If I understand your no-duplicates rule correctly, the process terminates once we’ve rolled all three rolls in one of the thirteen triples in
$$T=\{123,124,125,126,134,136,145,156,234,245,246,346,456\}\;,$$
where to reduce notational clutter I denoted e.g. the triple $\{1,2,3\}$ by $123$. Let $Y$ denote the number of rolls required, and for a triple $t\in T$, let $E_t$ denote the event that not all rolls in $t$ have been rolled yet.
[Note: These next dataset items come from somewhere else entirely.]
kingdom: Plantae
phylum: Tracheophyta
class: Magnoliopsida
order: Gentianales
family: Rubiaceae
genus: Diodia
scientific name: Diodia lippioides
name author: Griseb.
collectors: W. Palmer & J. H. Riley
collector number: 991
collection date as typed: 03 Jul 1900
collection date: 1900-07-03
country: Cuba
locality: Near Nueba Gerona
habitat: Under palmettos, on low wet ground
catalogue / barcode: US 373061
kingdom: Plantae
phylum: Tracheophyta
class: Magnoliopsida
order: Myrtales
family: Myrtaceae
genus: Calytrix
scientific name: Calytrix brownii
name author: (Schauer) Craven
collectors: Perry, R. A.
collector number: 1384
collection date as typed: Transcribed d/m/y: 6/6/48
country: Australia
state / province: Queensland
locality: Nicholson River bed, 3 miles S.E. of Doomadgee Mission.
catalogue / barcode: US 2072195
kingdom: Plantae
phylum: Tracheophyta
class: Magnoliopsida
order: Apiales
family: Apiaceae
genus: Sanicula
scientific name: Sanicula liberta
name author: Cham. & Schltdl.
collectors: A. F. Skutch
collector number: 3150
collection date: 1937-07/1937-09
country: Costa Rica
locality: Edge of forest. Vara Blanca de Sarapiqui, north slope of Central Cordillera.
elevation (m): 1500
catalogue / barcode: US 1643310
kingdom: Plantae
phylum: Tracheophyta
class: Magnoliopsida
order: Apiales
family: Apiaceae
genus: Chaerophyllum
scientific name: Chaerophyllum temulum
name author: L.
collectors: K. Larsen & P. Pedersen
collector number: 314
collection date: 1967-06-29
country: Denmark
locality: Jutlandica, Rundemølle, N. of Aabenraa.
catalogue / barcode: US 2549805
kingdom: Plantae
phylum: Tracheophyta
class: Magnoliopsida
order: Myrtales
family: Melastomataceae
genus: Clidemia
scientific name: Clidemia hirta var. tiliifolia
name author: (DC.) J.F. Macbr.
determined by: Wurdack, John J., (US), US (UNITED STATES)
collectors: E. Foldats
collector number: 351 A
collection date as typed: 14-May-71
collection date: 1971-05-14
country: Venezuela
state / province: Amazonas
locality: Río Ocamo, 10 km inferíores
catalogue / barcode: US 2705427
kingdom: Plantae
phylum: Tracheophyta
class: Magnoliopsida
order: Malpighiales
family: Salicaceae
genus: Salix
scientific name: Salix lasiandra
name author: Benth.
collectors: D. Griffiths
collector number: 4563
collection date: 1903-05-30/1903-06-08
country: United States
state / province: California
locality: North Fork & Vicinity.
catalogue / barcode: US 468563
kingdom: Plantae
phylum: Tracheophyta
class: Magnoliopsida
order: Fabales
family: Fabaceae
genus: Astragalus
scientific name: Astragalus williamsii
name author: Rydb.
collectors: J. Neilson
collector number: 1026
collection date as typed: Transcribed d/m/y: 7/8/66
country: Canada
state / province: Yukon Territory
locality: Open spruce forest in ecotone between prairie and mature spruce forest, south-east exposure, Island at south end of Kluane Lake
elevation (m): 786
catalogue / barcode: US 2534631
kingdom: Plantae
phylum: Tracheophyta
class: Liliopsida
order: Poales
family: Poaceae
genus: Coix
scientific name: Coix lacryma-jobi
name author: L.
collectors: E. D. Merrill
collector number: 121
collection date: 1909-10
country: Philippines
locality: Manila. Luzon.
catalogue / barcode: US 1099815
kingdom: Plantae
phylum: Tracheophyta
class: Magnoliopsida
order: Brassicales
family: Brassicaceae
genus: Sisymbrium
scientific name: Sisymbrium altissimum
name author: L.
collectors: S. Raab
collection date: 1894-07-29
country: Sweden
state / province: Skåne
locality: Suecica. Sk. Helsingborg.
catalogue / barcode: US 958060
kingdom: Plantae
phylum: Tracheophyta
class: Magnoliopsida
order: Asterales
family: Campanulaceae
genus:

Then, again by inclusion–exclusion,
\begin{eqnarray} \mathsf E[Y]&=&\sum_{y=0}^\infty\mathsf P\left(\bigcup_{t\in T}E_t\right)\\ &=&\sum_{y=0}^\infty\sum_{\emptyset\neq S\subseteq T}(-1)^{|S|+1}\mathsf P\left(\bigcap_{t\in S}E_t\right)\\ &=&\sum_{\emptyset\neq S\subseteq T}(-1)^{|S|+1}\sum_{y=0}^\infty\mathsf P\left(\bigcap_{t\in S}E_t\right)\\ &=&6\sum_{\emptyset\neq S\subseteq T}(-1)^{|S|+1}H_{\left|\bigcup_{t\in S}t\right|}\;, \end{eqnarray}
where $H_n$ is the $n$-th harmonic number. This Java code adds up the $2^{13}-1$ terms in this sum; the result is
\begin{eqnarray} \mathsf E[Y]&=&6(13H_3-25H_4+17H_5-4H_6)\\ &=&6\left(1+\frac12+\frac13-\frac{12}4+\frac{13}5-\frac46\right)\\ &=&4.6\;. \end{eqnarray}
The result is confirmed by simulations also performed by that code.
Thus, the no-duplicates rule increases the expected number of required rolls by half a roll.